The role of ALDH2 in tumorigenesis, growth, and metastasis has been widely reported. Low or high expression of ALDH2 promotes or inhibits tumor progression in various cancers40. ALDH2 expression is down-regulated in hepatocellular carcinoma, which can be used as a tumor inhibitor, and overexpression of ALDH2 inhibits the proliferation, migration, and invasion in hepatocellular cancer41. Knockdown of ALDH2 expression can significantly suppress the migration of colon cancer cells, while activation of ALDH2 can promote the migration of colon cancer cells42. In lung adenocarcinoma, down-regulation of ALDH2 expression leads to the accumulation of acetaldehyde, which promotes the proliferation and migration abilities of lung adenocarcinoma cells43. The expression of ALDH2 in human lung cancer is significantly down-regulated, and the overexpression of ALDH2 causes an inhibitory effect on the proliferation and colony formation of lung cancer cells, while the silencing of ALDH2 can reverse the tumor-suppressive effects44. Our study found that overexpression of ALDH2 suppressed the viability, proliferation, migration, and invasion of A375 and SK-MEL-2 cells. Taken together, overexpression of ALDH2 may exert an anti-tumor function in melanoma.

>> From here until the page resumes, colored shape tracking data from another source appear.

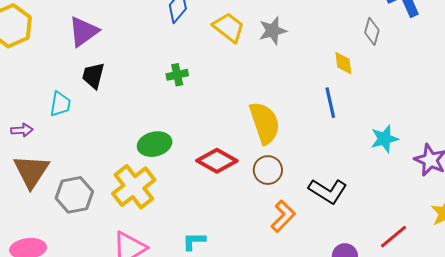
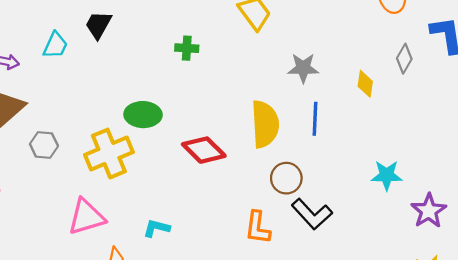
gray star: (273, 31) -> (303, 68), moved
blue line: (330, 103) -> (315, 119), moved
brown circle: (268, 170) -> (286, 178), moved
gray hexagon: (74, 195) -> (44, 145), size x0.7
orange L-shape: (283, 216) -> (258, 228), turned 128

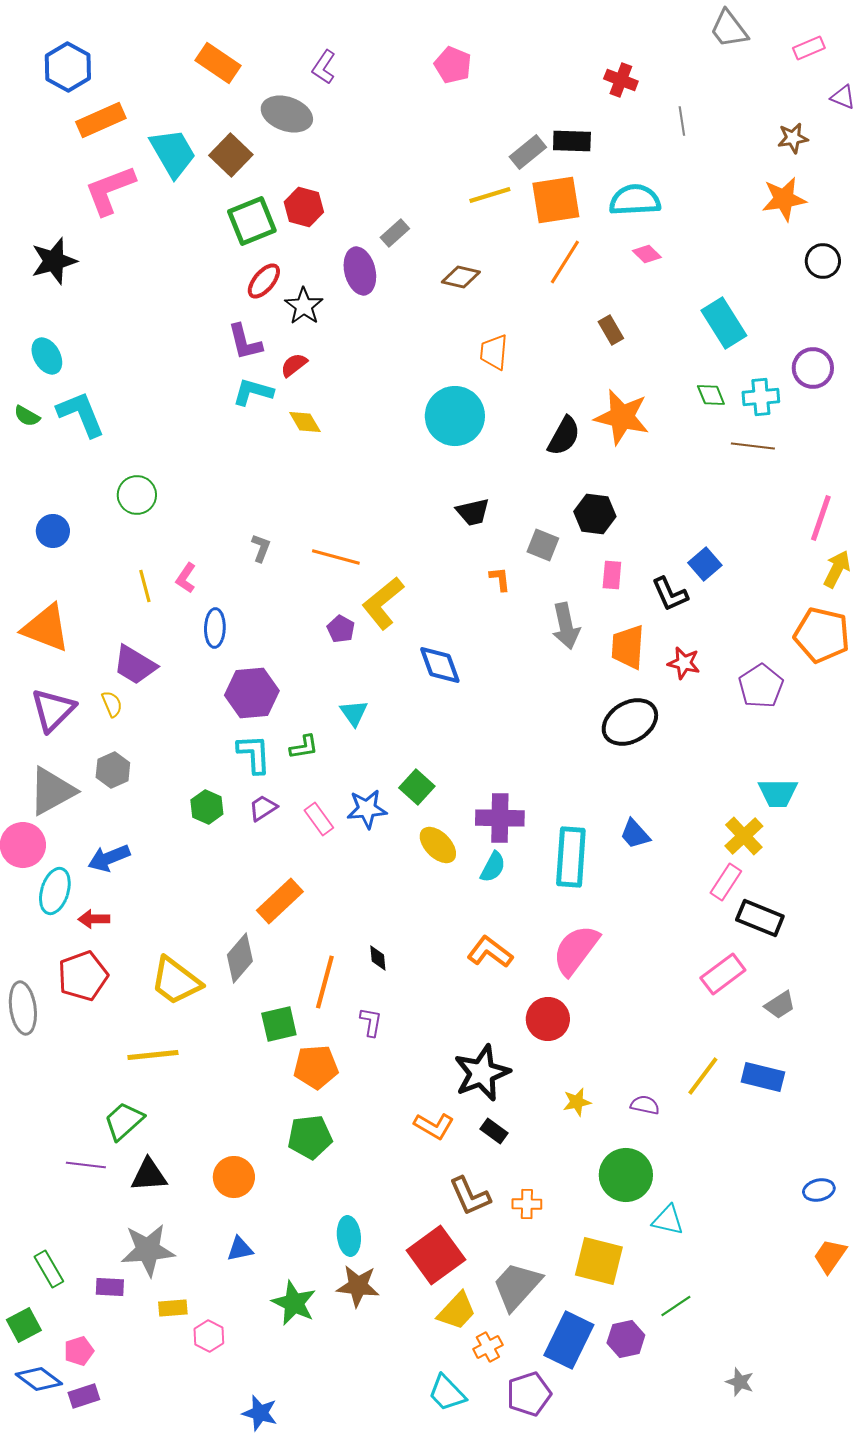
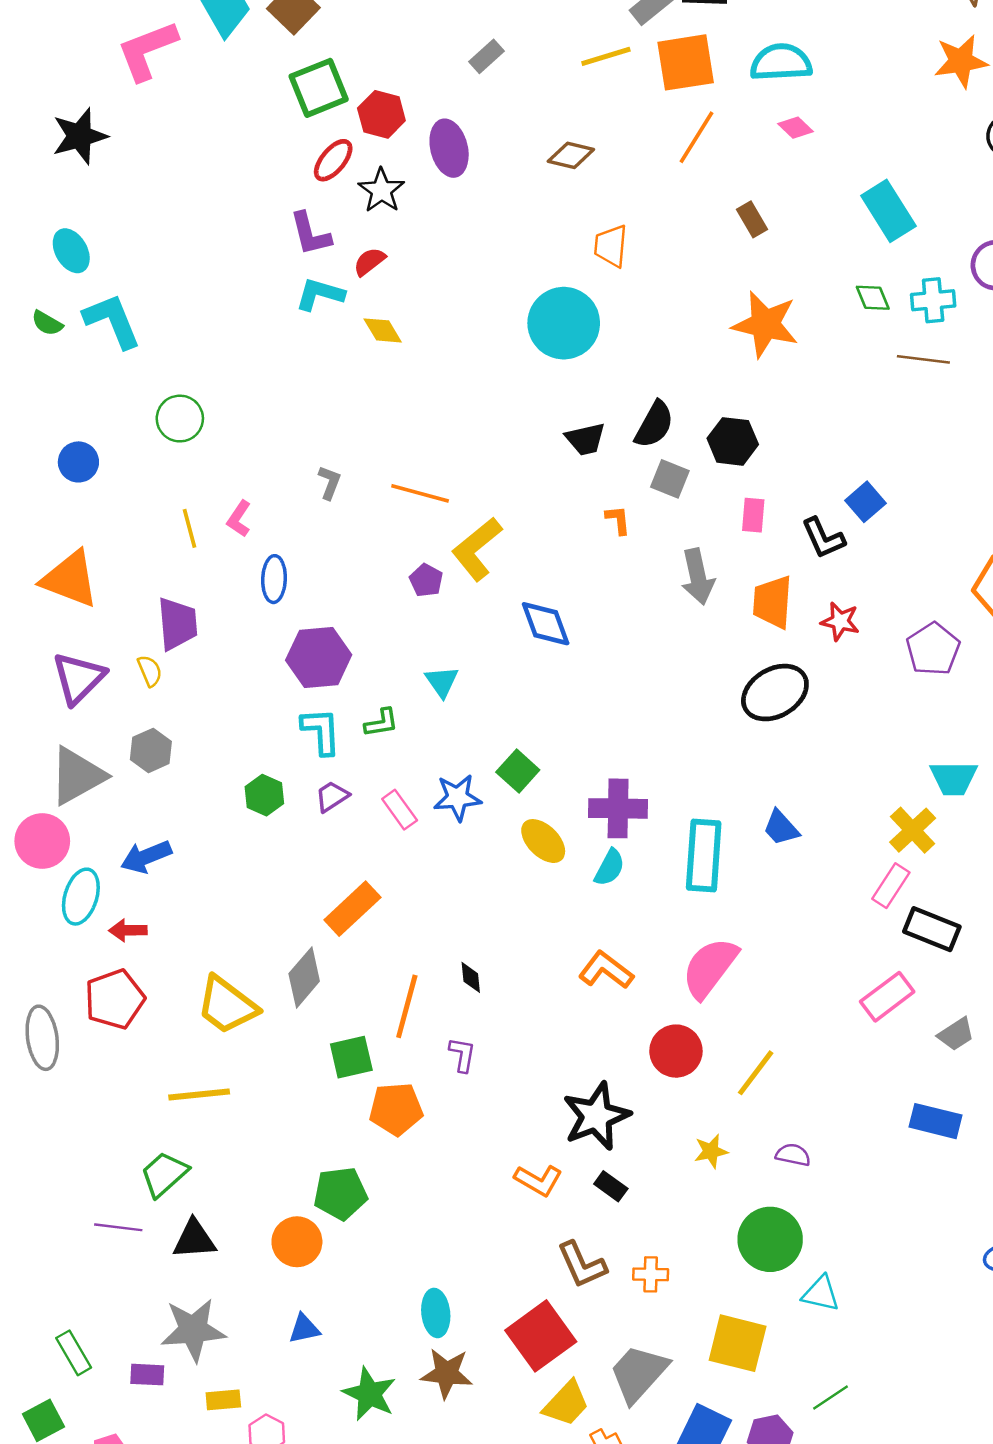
red hexagon: (304, 207) -> (381, 114), moved
gray rectangle: (395, 233) -> (486, 56), moved
black semicircle: (564, 436) -> (654, 425), moved
purple trapezoid: (135, 665) -> (177, 624), turned -126
yellow line: (703, 1076) -> (756, 1073), moved
green pentagon: (310, 1137) -> (340, 1193), moved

In brief, we identified a key gene biomarker, ALDH2, after comprehensive bioinformatics analysis, which had good specificity and sensitivity to be a biomarker of melanoma. ALDH2 was down-regulated in melanoma, promoting the infiltration levels of immune cells in tumor microenvironment. Most importantly, overexpression of ALDH2 suppressed the viability, proliferation, migration, and invasion of melanoma cells, which may contribute to the anti-tumor outcomes in the development of melanoma. We provided a new insight into the molecular mechanisms and a potential biomarker for diagnosis of melanoma. Our findings indicate that overexpressing ALDH2 may be a potential gene target for the therapies for melanoma.